We chopped at 1.14 inches and took replicated samples processed at 3 millimeters (corn silage setting) and at 7 millimeters. We achieved a relatively uniform 10 to 11 pounds of dry matter per cubic foot from silage that was 21% dry matter and nearly identical particle size.

But processing had a huge effect on increasing leachate coming out of our silos: it increased more than five-fold.

An analysis of the silos found that there was a significant amount of sugar preserved at 7 millimeters over 3 millimeters.  

Inoculation is key this year

Sorghum species are a wet, high-sugar forage. Immature corn is similar.

The use of a high-quality homolactic bacteria is critical this year. Having the right bacteria ferment your forage is crucial to maximizing preservation of nutrients for the cow.

In a replicated, randomized test I ran on BMR sorghum, conducted with American Farm Products, the inoculated sorghum averaged 2.3 pounds more milk per cow per day in preserved neutral detergent fiber digestibility in comparison to the control.

Another replicated study we did using a Chr. Hansen inoculant designed for wet, high-sugar forage, and harvested at multiple replicated points, from 17% to 30% dry matter, showed no butyric acid over threshold. In fact, there was little to no butyric acid detected when the forage was 25% dry matter or more.

If a light frost hits, don’t panic. If the leaves just above and below the ear are OK, it will continue to mature.

Allowing it to continue to mature brings the nutrient status closer to normal corn silage.
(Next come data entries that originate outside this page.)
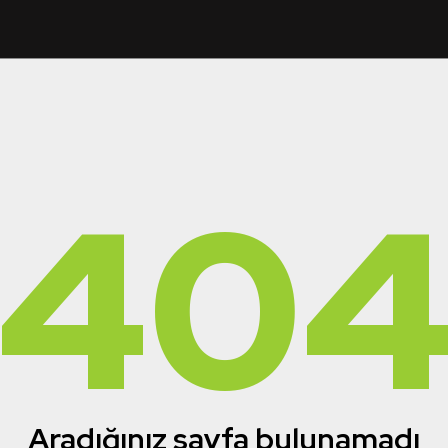
40
Aradığınız sayfa bulunamadı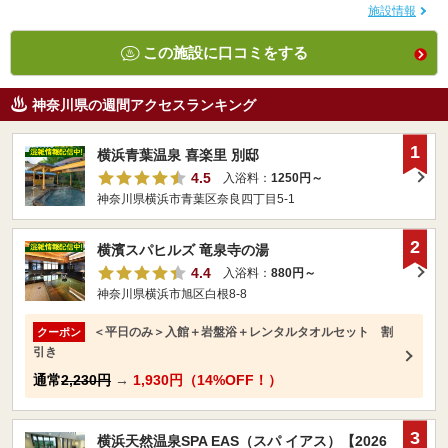
施設情報
この施設に口コミをする
神奈川県の週間アクセスランキング
1
横浜青葉温泉 喜楽里 別邸
4.5
入浴料：
1250円～
神奈川県横浜市青葉区奈良四丁目5-1
2
横濱スパヒルズ 竜泉寺の湯
4.4
入浴料：
880円～
神奈川県横浜市旭区白根8-8
＜平日のみ＞入館＋岩盤浴＋レンタルタオルセット 割
クーポン
引き
通常
2,230円
→
1,930円（14%OFF！）
3
横浜天然温泉SPA EAS（スパ イアス）【2026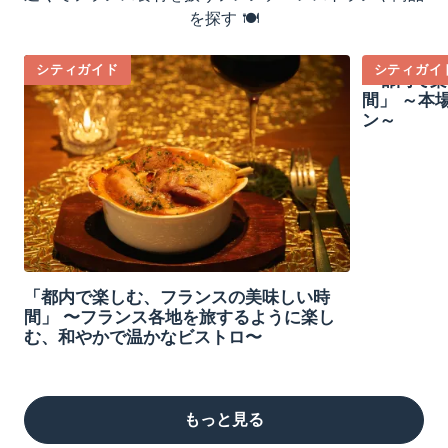
を探す 🍽️
シティガイド
シティガイ
「都内で楽
間」 ～本
ン～
「都内で楽しむ、フランスの美味しい時
間」 〜フランス各地を旅するように楽し
む、和やかで温かなビストロ〜
もっと見る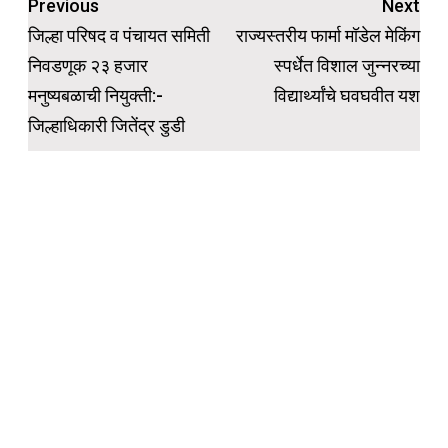
Post
Previous
Next
navigation
जिल्हा परिषद व पंचायत समिती
राज्यस्तरीय फार्मा मॉडेल मेकिंग
निवडणूक २३ हजार
स्पर्धेत विशाल जुन्नरच्या
मनुष्यबळाची नियुक्ती:-
विद्यार्थ्यांचे घवघवीत यश
जिल्हाधिकारी जितेंद्र डुडी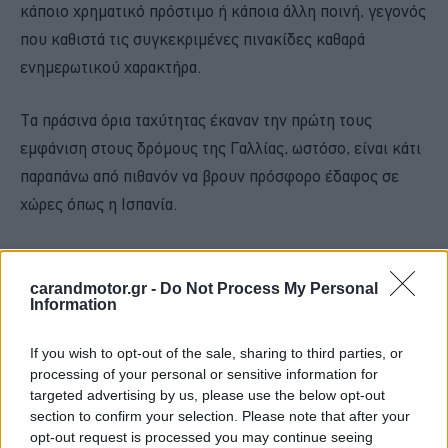
κάποιο χρηματικό πρόστιμο ή κάποια άλλη ποινή, γεγονός
που καθιστά τις συγκεκριμένες πινακίδες καθαρά
ενημερωτικού χαρακτήρα.
Τα πράσινα όρια ταχύτητας έκαναν την πρώτη τους
εμφάνιση στους δρόμους της Γαλλίας, ωστόσο, είναι κάτι
παραπάνω από πιθανόν να βρουν πρόσφορο έδαφος σε
χώρες όπως η Ισπανία.
carandmotor.gr -
Do Not Process My Personal
Information
If you wish to opt-out of the sale, sharing to third parties, or
processing of your personal or sensitive information for
targeted advertising by us, please use the below opt-out
section to confirm your selection. Please note that after your
opt-out request is processed you may continue seeing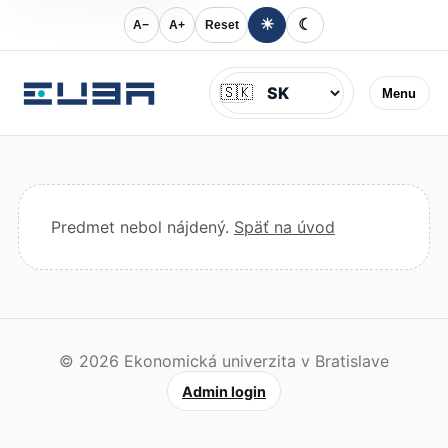
☀
☾
A−
A+
Reset
Jazyk
🇸🇰
Menu
Predmet nebol nájdený.
Späť na úvod
© 2026 Ekonomická univerzita v Bratislave
Admin login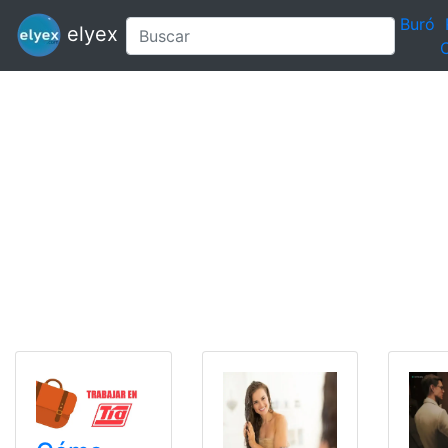
Buró
elyex
C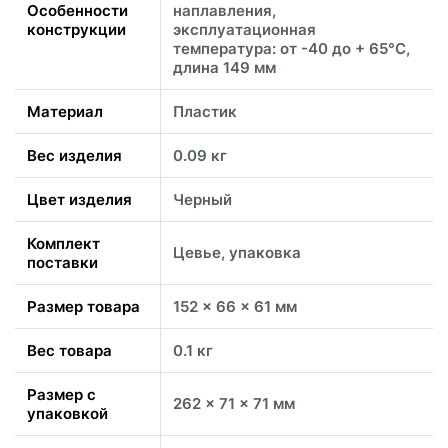
Особенности
наплавления,
конструкции
эксплуатационная
температура: от -40 до + 65°C,
длина 149 мм
Материал
Пластик
Вес изделия
0.09 кг
Цвет изделия
Черный
Комплект
Цевье, упаковка
поставки
Размер товара
152 x 66 x 61 мм
Вес товара
0.1 кг
Размер с
262 x 71 x 71 мм
упаковкой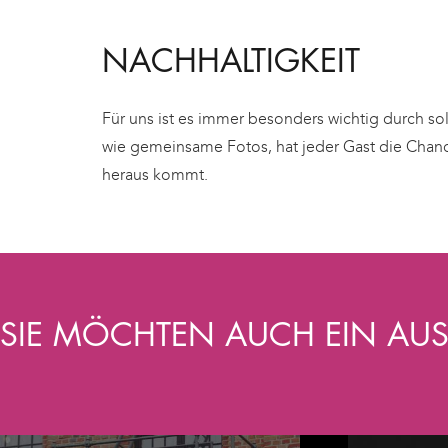
NACHHALTIGKEIT
Für uns ist es immer besonders wichtig durch so
wie gemeinsame Fotos, hat jeder Gast die Cha
heraus kommt.
SIE MÖCHTEN AUCH EIN AUS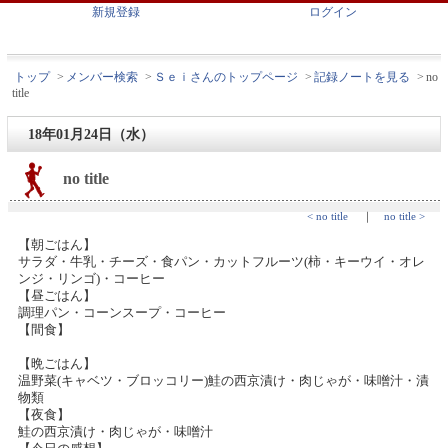
新規登録
ログイン
トップ
>
メンバー検索
>
Ｓｅｉさんのトップページ
>
記録ノートを見る
>
no
title
18年01月24日（水）
no title
< no title
｜
no title >
【朝ごはん】
サラダ・牛乳・チーズ・食パン・カットフルーツ(柿・キーウイ・オレ
ンジ・リンゴ)・コーヒー
【昼ごはん】
調理パン・コーンスープ・コーヒー
【間食】
【晩ごはん】
温野菜(キャベツ・ブロッコリー)鮭の西京漬け・肉じゃが・味噌汁・漬
物類
【夜食】
鮭の西京漬け・肉じゃが・味噌汁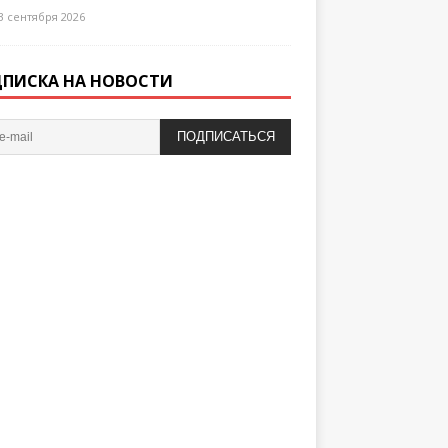
3 сентября 2026
ПИСКА НА НОВОСТИ
ПОДПИСАТЬСЯ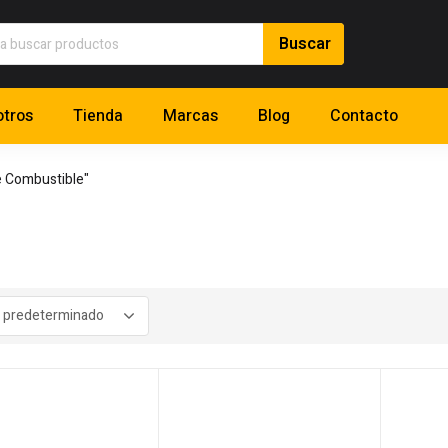
tros
Tienda
Marcas
Blog
Contacto
e Combustible"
The downside is that with considerable frosting, the ruptured cells will leak their contents onto the leaf and attract all types of bacteria, fungi and yeast that can produce mycotoxins.

The longer you delay harvest for dry-down, the more of these organisms will grow. It is very much a judgement call, but early harvest may be better than mold.

Kilcer is a certified crop adviser in Kinderhook, N.Y.